§ **CHALLENGE**:
Answer these questions about the awk thread below, giving each answer on its own line and numbered to match:
1. How many views does the question show?
2. Which word does the reply say never to use when talking about matching text?
3. What awk command does the reply give for a full string match?

§ **SELECTION**:
————————
Reputation: 87
I want to delete N lines after a pattern with AWK command.
bla bla
bla bla
pattern
these lines
are not
requires
I want to delete
these...
up to nth line
....
....
bla bla
bla bla
pattern
awk '/pattern/ {exit} {print}' file.txt
I found this command here but I need the "pattern" as well. Please help!
Upvotes: 1
Views: 1694
Reputation: 203169
Never use the word "pattern" in the context of matching text as it's highly ambiguous. For example, each of these will produce the expected output from your posted sample input but mean very different things and will behave very differently from each other given different input and the right one for you to use depends on what you mean by "pattern":
Full regexp match:
$ awk '{print} /^pattern$/{exit}' file
bla bla
bla bla
pattern
Partial regexp match:
$ awk '{print} /pattern/{exit}' file
bla bla
bla bla
pattern
Full string match:
$ awk '{print} $0=="pattern"{exit}' file
bla bla
bla bla
pattern
Partial string match:
$ awk '{print} index($0,"pattern"){exit}' file
bla bla
bla bla
pattern
There are other possibilities too depending on whether you want word or line matches. See How do I find the text that matches a pattern?.
————————
§ **DATA SHOWN**:

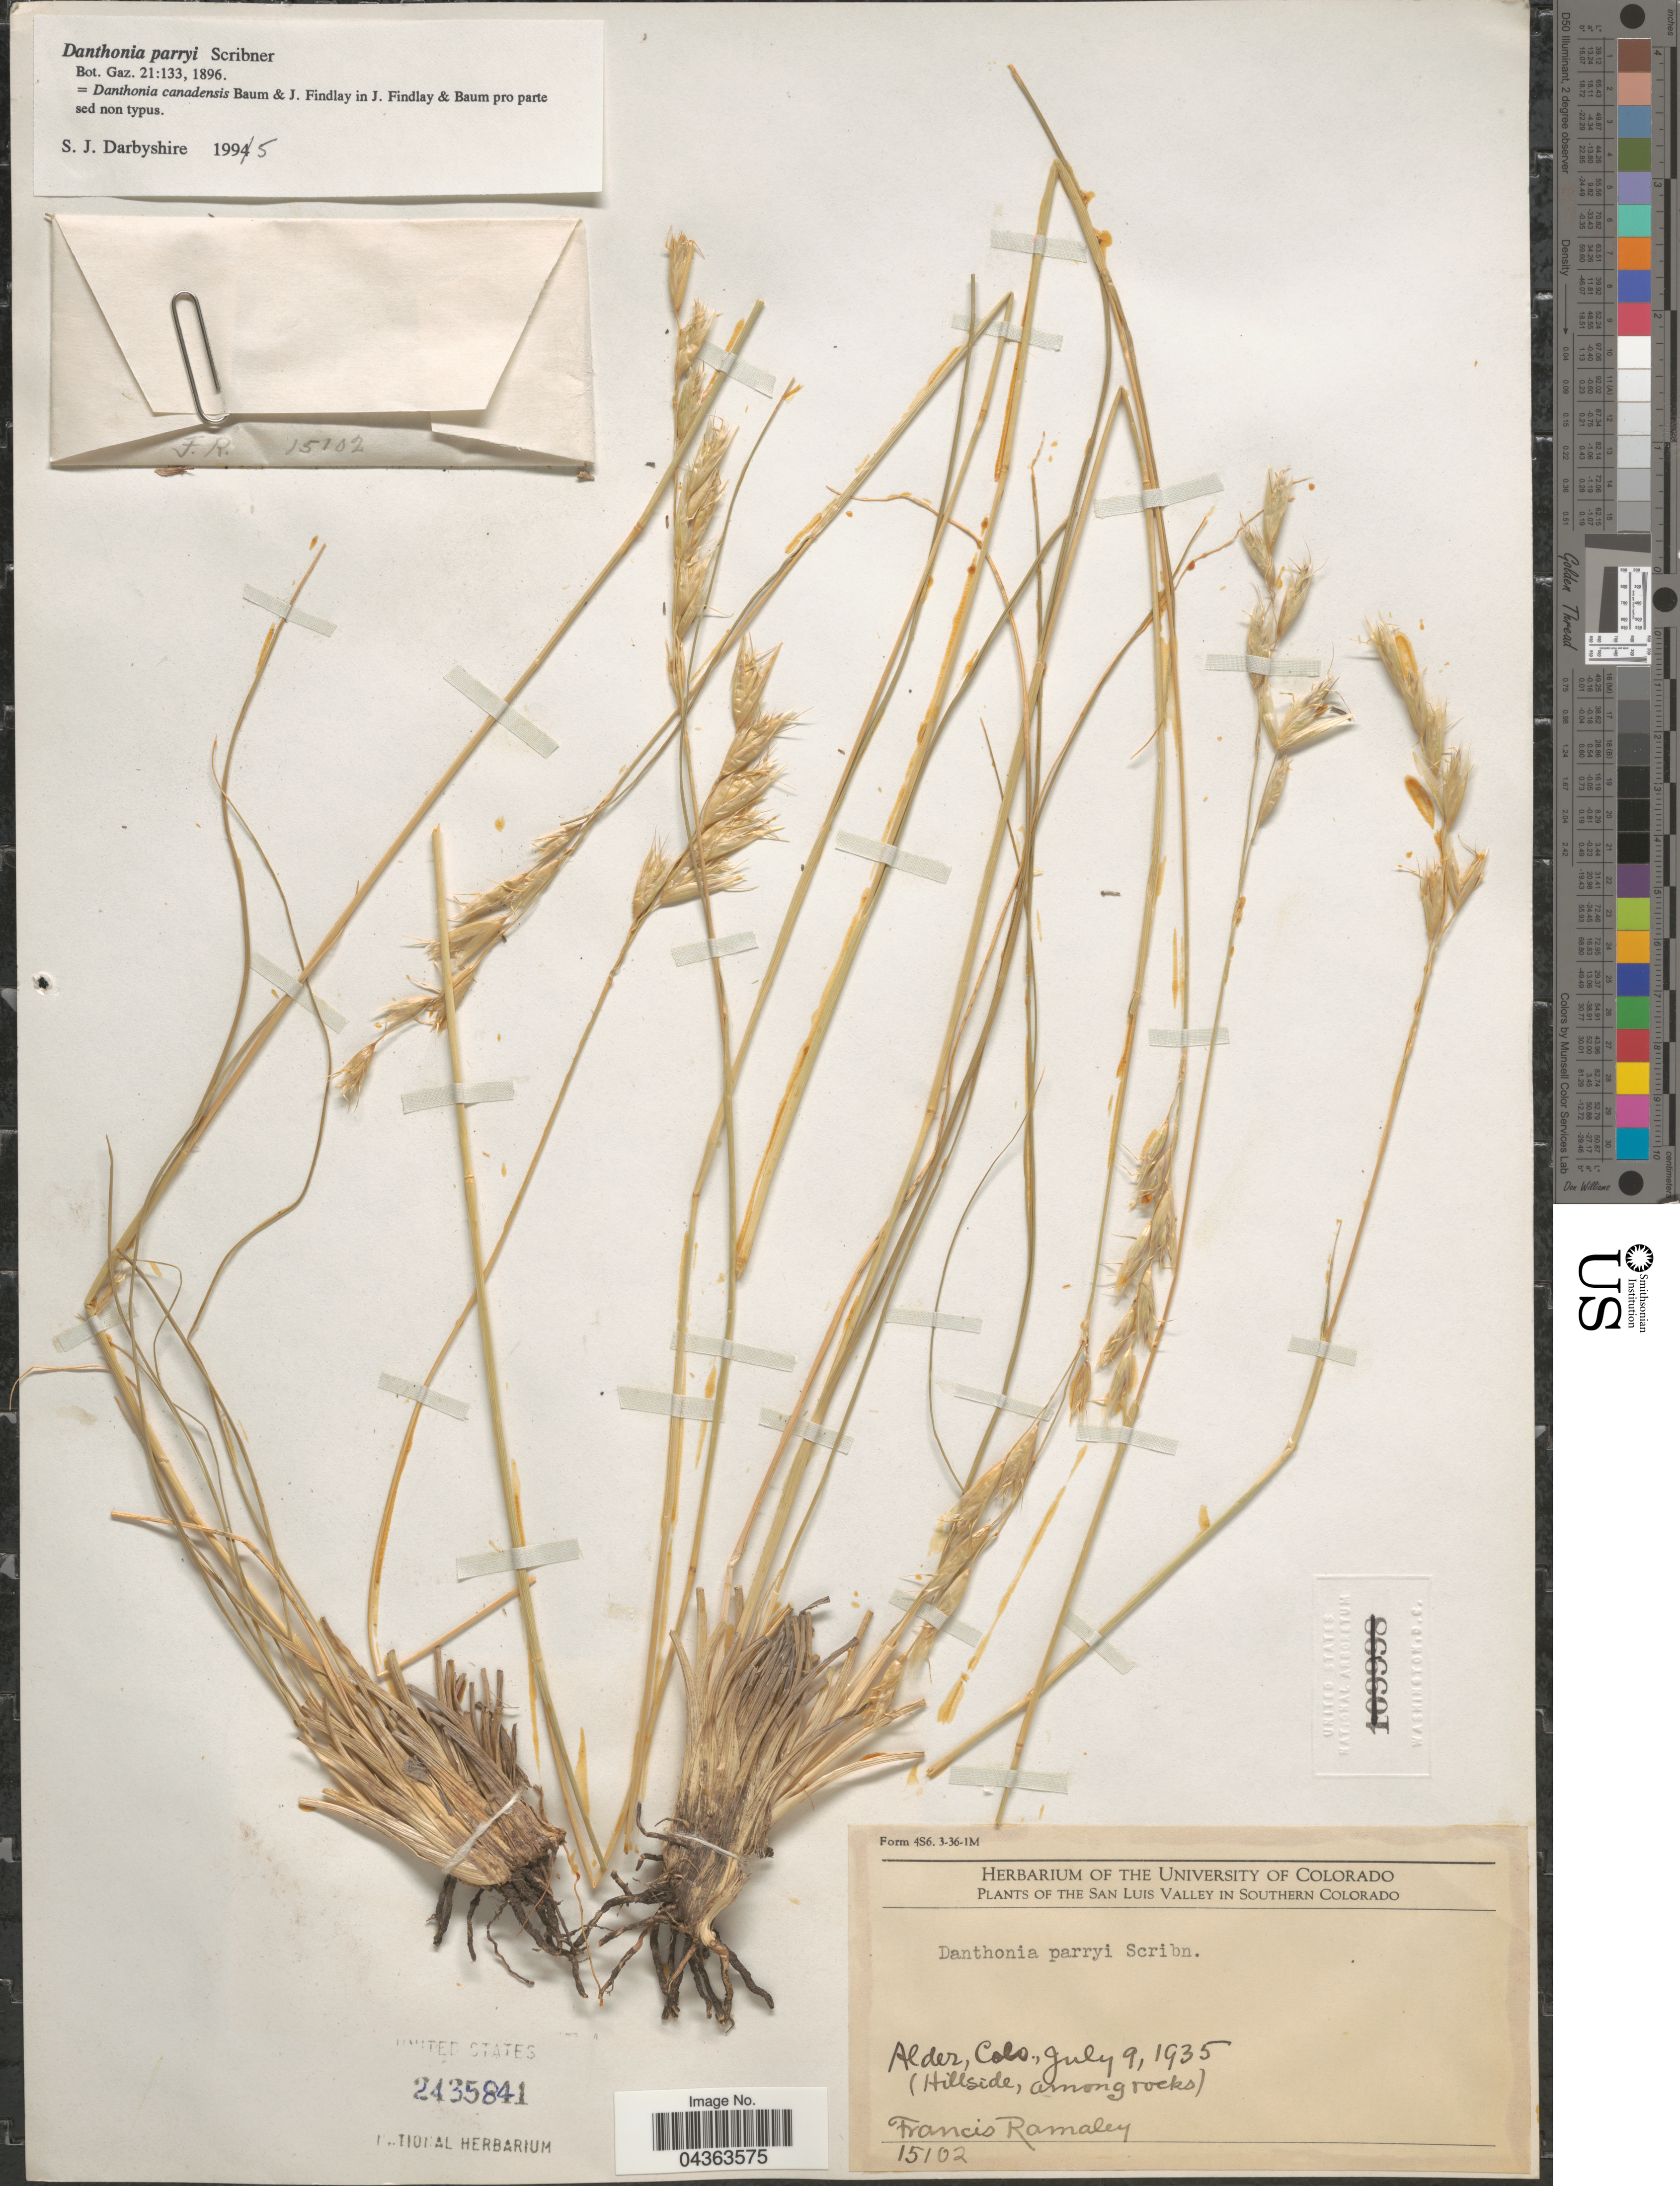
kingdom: Plantae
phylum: Tracheophyta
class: Liliopsida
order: Poales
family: Poaceae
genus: Danthonia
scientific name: Danthonia parryi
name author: Scribn.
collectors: F. Ramaley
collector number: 15102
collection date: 1935-07-09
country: United States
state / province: Colorado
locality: San Luis Valley in Southern Colorado. Alder. (Hillside, among rocks).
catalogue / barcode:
————————
§ **SOLUTION FOR THIS PROBLEM**:
1. 1694
2. "pattern"
3. awk '{print} $0=="pattern"{exit}' file